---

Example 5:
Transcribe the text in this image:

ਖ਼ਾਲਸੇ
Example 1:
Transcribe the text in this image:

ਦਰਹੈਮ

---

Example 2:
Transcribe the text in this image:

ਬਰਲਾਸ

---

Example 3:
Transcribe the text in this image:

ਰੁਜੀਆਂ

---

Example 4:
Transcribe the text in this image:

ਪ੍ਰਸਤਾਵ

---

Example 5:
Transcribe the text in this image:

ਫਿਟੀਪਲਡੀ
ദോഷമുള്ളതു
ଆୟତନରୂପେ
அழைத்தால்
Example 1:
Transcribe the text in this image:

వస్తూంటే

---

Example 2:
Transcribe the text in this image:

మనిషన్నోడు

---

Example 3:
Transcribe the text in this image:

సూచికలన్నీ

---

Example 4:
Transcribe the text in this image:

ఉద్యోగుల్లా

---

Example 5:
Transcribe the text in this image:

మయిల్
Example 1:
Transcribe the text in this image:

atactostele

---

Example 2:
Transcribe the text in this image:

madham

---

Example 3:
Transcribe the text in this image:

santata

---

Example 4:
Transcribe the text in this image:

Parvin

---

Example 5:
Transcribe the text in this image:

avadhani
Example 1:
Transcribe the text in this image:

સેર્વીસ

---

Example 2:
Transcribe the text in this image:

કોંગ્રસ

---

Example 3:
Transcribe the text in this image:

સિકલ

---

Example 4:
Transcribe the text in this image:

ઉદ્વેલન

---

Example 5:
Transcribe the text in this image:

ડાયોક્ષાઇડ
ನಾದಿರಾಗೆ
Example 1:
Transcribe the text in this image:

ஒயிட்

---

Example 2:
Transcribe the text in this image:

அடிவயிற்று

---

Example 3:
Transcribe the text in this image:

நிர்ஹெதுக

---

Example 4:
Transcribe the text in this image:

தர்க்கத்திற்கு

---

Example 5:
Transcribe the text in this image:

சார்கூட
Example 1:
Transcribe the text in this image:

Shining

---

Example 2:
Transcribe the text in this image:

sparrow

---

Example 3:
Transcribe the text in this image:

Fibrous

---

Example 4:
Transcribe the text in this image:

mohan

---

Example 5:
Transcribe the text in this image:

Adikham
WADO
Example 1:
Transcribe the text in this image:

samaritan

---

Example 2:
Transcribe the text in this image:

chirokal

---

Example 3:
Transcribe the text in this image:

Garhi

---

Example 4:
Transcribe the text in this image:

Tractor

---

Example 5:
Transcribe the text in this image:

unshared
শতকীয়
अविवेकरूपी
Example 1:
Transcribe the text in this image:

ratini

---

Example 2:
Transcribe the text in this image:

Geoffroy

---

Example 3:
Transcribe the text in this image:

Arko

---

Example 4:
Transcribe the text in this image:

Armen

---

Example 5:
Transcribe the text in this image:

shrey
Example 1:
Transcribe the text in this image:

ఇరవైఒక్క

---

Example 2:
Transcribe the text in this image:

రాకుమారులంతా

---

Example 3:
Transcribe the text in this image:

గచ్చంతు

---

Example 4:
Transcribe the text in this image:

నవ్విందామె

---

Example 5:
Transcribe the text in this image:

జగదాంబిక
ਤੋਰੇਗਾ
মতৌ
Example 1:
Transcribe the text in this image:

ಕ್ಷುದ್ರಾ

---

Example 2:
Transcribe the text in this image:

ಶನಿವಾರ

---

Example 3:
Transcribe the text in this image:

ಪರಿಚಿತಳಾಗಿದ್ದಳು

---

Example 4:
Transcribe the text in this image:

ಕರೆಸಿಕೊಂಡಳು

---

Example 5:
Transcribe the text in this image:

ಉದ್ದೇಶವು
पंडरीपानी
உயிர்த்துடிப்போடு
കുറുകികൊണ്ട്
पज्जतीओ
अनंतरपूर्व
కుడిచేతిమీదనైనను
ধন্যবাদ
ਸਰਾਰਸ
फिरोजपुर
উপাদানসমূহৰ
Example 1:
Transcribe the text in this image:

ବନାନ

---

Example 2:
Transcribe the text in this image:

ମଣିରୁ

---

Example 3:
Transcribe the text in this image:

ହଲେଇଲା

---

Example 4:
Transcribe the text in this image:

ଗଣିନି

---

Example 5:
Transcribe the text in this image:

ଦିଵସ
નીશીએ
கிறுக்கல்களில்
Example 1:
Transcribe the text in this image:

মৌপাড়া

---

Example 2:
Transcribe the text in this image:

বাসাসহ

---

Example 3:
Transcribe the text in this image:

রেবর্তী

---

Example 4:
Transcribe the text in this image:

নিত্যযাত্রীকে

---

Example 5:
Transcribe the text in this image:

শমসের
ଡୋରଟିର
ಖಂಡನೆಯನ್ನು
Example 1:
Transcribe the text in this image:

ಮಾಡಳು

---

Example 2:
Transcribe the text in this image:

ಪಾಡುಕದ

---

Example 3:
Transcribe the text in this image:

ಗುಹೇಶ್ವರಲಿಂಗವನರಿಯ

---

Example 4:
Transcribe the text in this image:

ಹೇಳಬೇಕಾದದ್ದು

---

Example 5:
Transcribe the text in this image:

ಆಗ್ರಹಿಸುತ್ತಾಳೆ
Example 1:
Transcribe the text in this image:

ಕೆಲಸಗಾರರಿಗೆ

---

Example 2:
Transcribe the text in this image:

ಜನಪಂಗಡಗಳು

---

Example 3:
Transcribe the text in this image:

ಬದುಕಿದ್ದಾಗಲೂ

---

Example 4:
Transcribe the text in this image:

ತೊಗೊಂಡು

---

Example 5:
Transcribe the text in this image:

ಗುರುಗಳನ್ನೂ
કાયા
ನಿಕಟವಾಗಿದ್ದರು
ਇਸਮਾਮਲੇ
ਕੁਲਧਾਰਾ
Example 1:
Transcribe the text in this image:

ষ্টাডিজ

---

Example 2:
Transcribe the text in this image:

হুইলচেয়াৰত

* TASK INSTRUCTIONS
Transcribe the data in full, keeping every character.

* SOLUTION
---

Example 5:
Transcribe the text in this image:

ਖ਼ਾਲਸੇ
Example 1:
Transcribe the text in this image:

ਦਰਹੈਮ

---

Example 2:
Transcribe the text in this image:

ਬਰਲਾਸ

---

Example 3:
Transcribe the text in this image:

ਰੁਜੀਆਂ

---

Example 4:
Transcribe the text in this image:

ਪ੍ਰਸਤਾਵ

---

Example 5:
Transcribe the text in this image:

ਫਿਟੀਪਲਡੀ
ദോഷമുള്ളതു
ଆୟତନରୂପେ
அழைத்தால்
Example 1:
Transcribe the text in this image:

వస్తూంటే

---

Example 2:
Transcribe the text in this image:

మనిషన్నోడు

---

Example 3:
Transcribe the text in this image:

సూచికలన్నీ

---

Example 4:
Transcribe the text in this image:

ఉద్యోగుల్లా

---

Example 5:
Transcribe the text in this image:

మయిల్
Example 1:
Transcribe the text in this image:

atactostele

---

Example 2:
Transcribe the text in this image:

madham

---

Example 3:
Transcribe the text in this image:

santata

---

Example 4:
Transcribe the text in this image:

Parvin

---

Example 5:
Transcribe the text in this image:

avadhani
Example 1:
Transcribe the text in this image:

સેર્વીસ

---

Example 2:
Transcribe the text in this image:

કોંગ્રસ

---

Example 3:
Transcribe the text in this image:

સિકલ

---

Example 4:
Transcribe the text in this image:

ઉદ્વેલન

---

Example 5:
Transcribe the text in this image:

ડાયોક્ષાઇડ
ನಾದಿರಾಗೆ
Example 1:
Transcribe the text in this image:

ஒயிட்

---

Example 2:
Transcribe the text in this image:

அடிவயிற்று

---

Example 3:
Transcribe the text in this image:

நிர்ஹெதுக

---

Example 4:
Transcribe the text in this image:

தர்க்கத்திற்கு

---

Example 5:
Transcribe the text in this image:

சார்கூட
Example 1:
Transcribe the text in this image:

Shining

---

Example 2:
Transcribe the text in this image:

sparrow

---

Example 3:
Transcribe the text in this image:

Fibrous

---

Example 4:
Transcribe the text in this image:

mohan

---

Example 5:
Transcribe the text in this image:

Adikham
WADO
Example 1:
Transcribe the text in this image:

samaritan

---

Example 2:
Transcribe the text in this image:

chirokal

---

Example 3:
Transcribe the text in this image:

Garhi

---

Example 4:
Transcribe the text in this image:

Tractor

---

Example 5:
Transcribe the text in this image:

unshared
শতকীয়
अविवेकरूपी
Example 1:
Transcribe the text in this image:

ratini

---

Example 2:
Transcribe the text in this image:

Geoffroy

---

Example 3:
Transcribe the text in this image:

Arko

---

Example 4:
Transcribe the text in this image:

Armen

---

Example 5:
Transcribe the text in this image:

shrey
Example 1:
Transcribe the text in this image:

ఇరవైఒక్క

---

Example 2:
Transcribe the text in this image:

రాకుమారులంతా

---

Example 3:
Transcribe the text in this image:

గచ్చంతు

---

Example 4:
Transcribe the text in this image:

నవ్విందామె

---

Example 5:
Transcribe the text in this image:

జగదాంబిక
ਤੋਰੇਗਾ
মতৌ
Example 1:
Transcribe the text in this image:

ಕ್ಷುದ್ರಾ

---

Example 2:
Transcribe the text in this image:

ಶನಿವಾರ

---

Example 3:
Transcribe the text in this image:

ಪರಿಚಿತಳಾಗಿದ್ದಳು

---

Example 4:
Transcribe the text in this image:

ಕರೆಸಿಕೊಂಡಳು

---

Example 5:
Transcribe the text in this image:

ಉದ್ದೇಶವು
पंडरीपानी
உயிர்த்துடிப்போடு
കുറുകികൊണ്ട്
पज्जतीओ
अनंतरपूर्व
కుడిచేతిమీదనైనను
ধন্যবাদ
ਸਰਾਰਸ
फिरोजपुर
উপাদানসমূহৰ
Example 1:
Transcribe the text in this image:

ବନାନ

---

Example 2:
Transcribe the text in this image:

ମଣିରୁ

---

Example 3:
Transcribe the text in this image:

ହଲେଇଲା

---

Example 4:
Transcribe the text in this image:

ଗଣିନି

---

Example 5:
Transcribe the text in this image:

ଦିଵସ
નીશીએ
கிறுக்கல்களில்
Example 1:
Transcribe the text in this image:

মৌপাড়া

---

Example 2:
Transcribe the text in this image:

বাসাসহ

---

Example 3:
Transcribe the text in this image:

রেবর্তী

---

Example 4:
Transcribe the text in this image:

নিত্যযাত্রীকে

---

Example 5:
Transcribe the text in this image:

শমসের
ଡୋରଟିର
ಖಂಡನೆಯನ್ನು
Example 1:
Transcribe the text in this image:

ಮಾಡಳು

---

Example 2:
Transcribe the text in this image:

ಪಾಡುಕದ

---

Example 3:
Transcribe the text in this image:

ಗುಹೇಶ್ವರಲಿಂಗವನರಿಯ

---

Example 4:
Transcribe the text in this image:

ಹೇಳಬೇಕಾದದ್ದು

---

Example 5:
Transcribe the text in this image:

ಆಗ್ರಹಿಸುತ್ತಾಳೆ
Example 1:
Transcribe the text in this image:

ಕೆಲಸಗಾರರಿಗೆ

---

Example 2:
Transcribe the text in this image:

ಜನಪಂಗಡಗಳು

---

Example 3:
Transcribe the text in this image:

ಬದುಕಿದ್ದಾಗಲೂ

---

Example 4:
Transcribe the text in this image:

ತೊಗೊಂಡು

---

Example 5:
Transcribe the text in this image:

ಗುರುಗಳನ್ನೂ
કાયા
ನಿಕಟವಾಗಿದ್ದರು
ਇਸਮਾਮਲੇ
ਕੁਲਧਾਰਾ
Example 1:
Transcribe the text in this image:

ষ্টাডিজ

---

Example 2:
Transcribe the text in this image:

হুইলচেয়াৰত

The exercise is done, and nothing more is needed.